I was very much opposed to leading services. I'm just not feeling it. I obviously had no choice. One thing led to another and I decided to use a different prayer book than the crappy sampler of the new Reform prayerbook that we use (gates of grey for any of you that it makes sense to). Then i decided to change everything up...and made the theme of my service "Change" - there are various short readings that I wrote. but I think there is one in specific that I should share.
Throughout my planning process I knew in the back of my head that it was meaningful to me that I was leading services just two days before Jenny's bat mitzvah. For awhile I had considered making her my theme. And then tonight, mid temper tantrum, I wrote this. It could use editing here and there, but that's not the point.

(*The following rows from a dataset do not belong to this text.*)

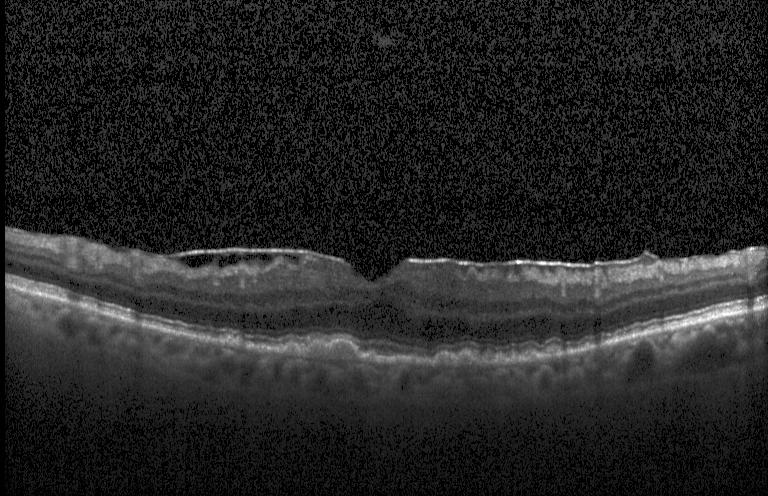

OCT scan showing sub-RPE drusenoid deposits.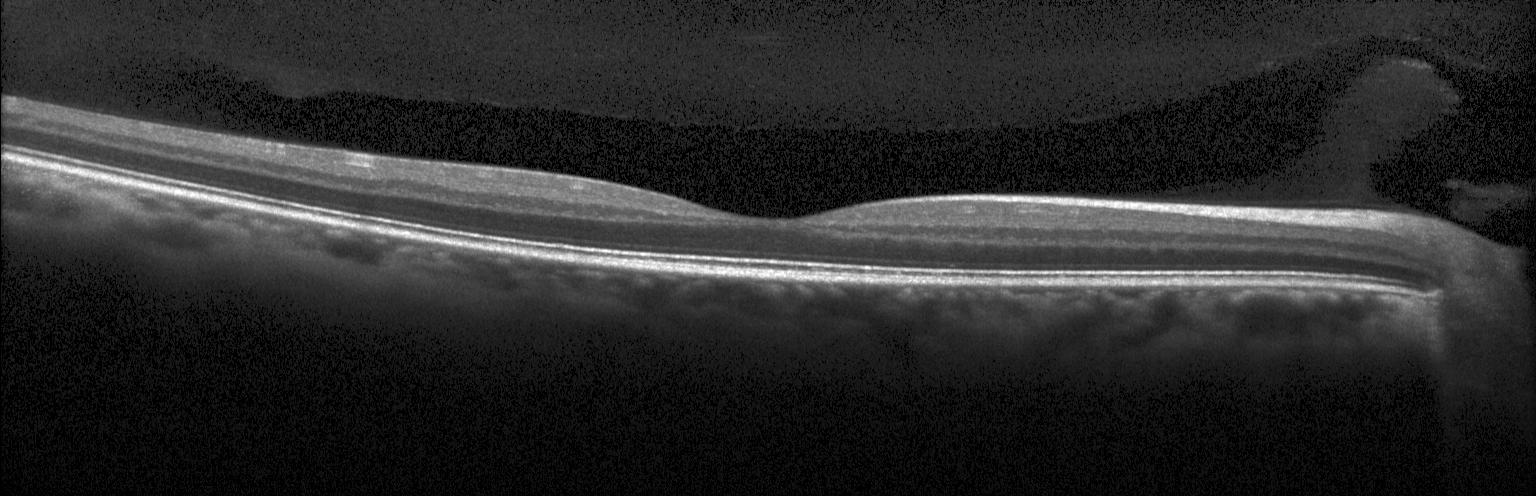

Acquired on a Heidelberg Spectralis · retinal OCT B-scan.
No choroidal neovascularization, diabetic macular edema, or drusen.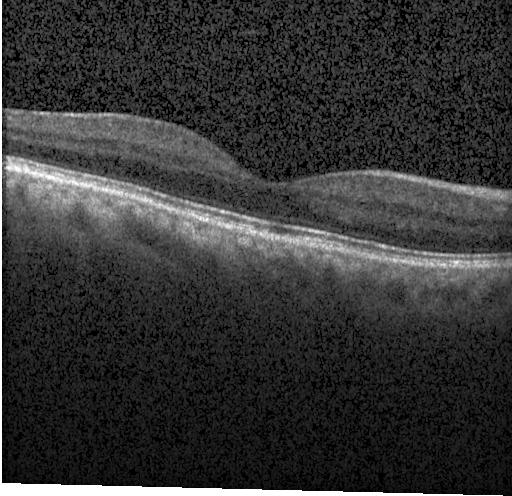 Impression: neither CNV, DME, nor drusen.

For our thursday services one of the older professors, who has been there forever, usually tells us about people who are important to the college community whose yartzeit we are observing. It's weird, yet cool. But the dude is away this week.... My first sentence is in reference to him - but it will make no sense to any of you - so i pick up on the 2nd sentence.
He is not here today so I would like to take this moment to share a story. As many of you know I am getting on an airplane in a few hours to fly to NY for the weekend. I haven’t really told anyone the significance of this bat mitzvah that I am going to. Jenny is a 13 year old wonder. She was adopted 10 years ago from the Ukraine and I have had the honor of being part of her life and even being changed by her. The thing is, our families have been connected for years. Her brother is one of my best friends – we’ve grown up together. But even before Evan and I were friends, Evan’s sister and my sister were friends – actually, best friends. Sharon and Jill met in kindergarten – an epic meeting and friendship that I’ve heard about my entire life. His sister, Jill sadly died of bone cancer at the age of 11 – over 16 years ago. Jenny never knew her sister Jill. But we all did. And this weekend, as Jenny becomes a bat mitzvah, a simchah we never got to celebrate with Jill, we will all be thinking about both of these girls and what they mean to ours and other families. It isn’t Jill’s yartzeit – it isn’t her birthday – times at which I especially think of her. But we’ll be remembering her and thinking about her. The kaddish is a time that we can remember people – how they changed our lives and helped change us in various ways. I invite you to remember a significant person or people who have touched your life in some way today, as we recite the kaddish together. Please share their names with us.